A Contemporary Report from
the Illustrated London News at the time

ILN Albert Institute

The opening ceremony for Royal Albert Institute. This engraving from 'The Graphic' of January 17th 1880

The Prince of Wales opened the new building of the Albert Institute of Windsor and Eton last Saturday. The Windsor and Eton Mechanics Institute has existed many years. The edifice, in Sheet Street, Windsor, of which an illustration is given, has been named in memory of the lamented Prince Consort. Its construction, and the subscription of funds to pay for it, were chiefly promoted by the efforts of a committee, including the honorary secretary Mr. F. B. Buckland, the Rev. F. J. Rawlins, Dr. Fairbank, Captain Bulkeley, Sir George Elvey, Doctor of Music, Mr. R. Richardson-Gardner, M.P., Mr. Drew, of Eton College, and the Mayor of Windsor. The architects are Messrs. H. F. Bacon and E. Ingress Bell, of London. The building has a frontage of 70ft., and is in the later Tudor style, harmonising with other Windsor and Eton buildings. It is constructed of red brick with stone dressings and mullions, and is roofed with reddish brown tiles. Mr. Woodbridge, of Maidenhead, was the builder. There are three storeys, comprising a large hall for lectures, meetings, and entertainments, with retiring rooms, a library, reading room, ladies' reading room, museum, classrooms, committee rooms, and apartments for the keeper. In a niche over the main entrance will be placed a marble statue, by Romanelli of the late Prince Consort, which is the gift of Mrs. Richardson-Gardner. The entrance hall contains a memorial tablet, stating that the institute is designed "to aid the pursuit of knowledge and .art so loved by him." Prince Christian, on behalf of his wife, Princess Helena, laid the memorial stone in honour of her father, on March 28, last year.

Victoria and Albert

A very early photograph of Prince Albert
with Queen Victoria

The opening ceremony last Saturday was performed in a successful manner. The Prince of Wales, accompanied by Prince and Princess Christian of Schleswig-Holstein who came from Cumberland Lodge. They were received by the committee, with the Bishop of Oxford and the Dean of Windsor. The united choirs of St George's Chapel, Windsor, and of Eton College Chapel, with a string band composed of men of the 2nd Life Guards performed a special Cantata under the direction of Sir George Elvey. An address was presented to the Prince of Wales, and His Royal Highness made a suitable reply. The president of The Institute, Captain Bulkeley, was unfortunately absent from ill health. A benediction was pronounced by the Bishop and the Prince declared the opening of the new building. His Royal Highness went over it, with the committee, and then returned to London.

ILN Albert Institute 2

The imposing facade of he Royal Albert Institute at the time of its opening.
This engraving from the Illustrated London News of January 17th 1880

In 'The Graphic' magazine, also published on January 17th 1880, it is reported that The Prince of Wales, during his visit to Prince and Princess Christian at Cumberland Lodge, hunted with Mr. Garth's foxhounds. The Duke of Connaught and Strathearn and Prince Christian also joined the meet, which was at Haines Hill, near Twyford, the seat of the master of the pack. Their Royal Highnesses lunched with Mr. Garth, and afterwards, accompanied by the 'field,' which numbered 150, trotted out of the park to Charity Wood, Billingbear, where the coverts were drawn, the chase leading away in the direction of Binfield. The Princes at the close of the day's sport returned to Cumberland Lodge. The Prince also during his stay shot through the preserves in Windsor Great Park. On Saturday his Royal Highness opened the Albert Institute at Windsor, an illustration of which is given in this issue. [See above. Ed.] The Prince arrived at Marlborough House in the evening, and left on Monday for Hughenden, on a visit to the Earl of Beaconsfield.

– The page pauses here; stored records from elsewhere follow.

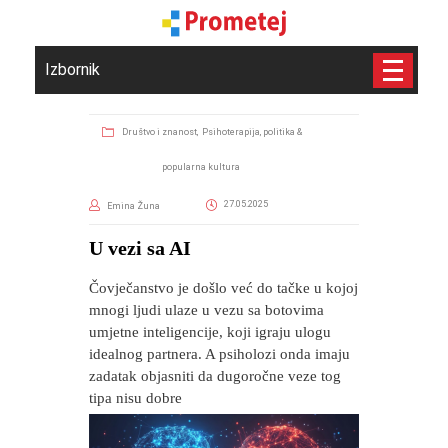
Izbornik
Društvo i znanost,
Psihoterapija, politika &
popularna kultura
27.05.2025
Emina Žuna
​U vezi sa AI
Čovječanstvo je došlo već do tačke u kojoj
mnogi ljudi ulaze u vezu sa botovima
umjetne inteligencije, koji igraju ulogu
idealnog partnera. A psiholozi onda imaju
zadatak objasniti da dugoročne veze tog
tipa nisu dobre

Marshall's Guide to Windsor dating from the earliest years of the reign of George V, features the following description.


This handsome building was erected as a memorial to the late Prince Consort, at a cost of about £6,000. It is situate in Sheet Street, and is constructed of red brick with stone dressings, in the style of the English gothic architecture of the 15th century. It has a frontage of 90 feet, and contains a: large Concert or Lecture Hall, 33 feet by 66 feet, Reading Rooms, Library, Museum, Art and Glass Rooms, Ladies' retiring rooms, lavatories, etc. The Foundation Stone was laid by Prince Christian, March 28th, 1879, and the building was opened by the Prince of Wales, January 10th, 1880.
  The Statue of the Prince, which formerly stood in a niche over the entrance, was removed to the large hall to save it from exposure to the weather. It is a splendid work of art, by Signor Romanelli, of Florence. It stands on a small pedestal, and is nearly six feet high; the position is calm and dignified, and the face is full of expression. The Prince is sculptured in white Carrara marble, dressed in the habiliments of a Knight of the Garter. A stone replica now occupies its former place.
[Following the sad demolition of the Institute in 1977, only the statue now remains in the rebuilt facade. Ed.]

Albert Institute in Sheet Steet

Sheet Street and The Royal Albert Institute in the early 1900s

Postscript: Although not named as the 'Royal' Albert Institute at the time of its opening, it seems. All Windsorians have known it as such throughout its life.

There is a rumour that has been circulating since the Institute was demolished that the facade, which should have been retained during the reconstruction behind it, mysteriously 'fell down' one night.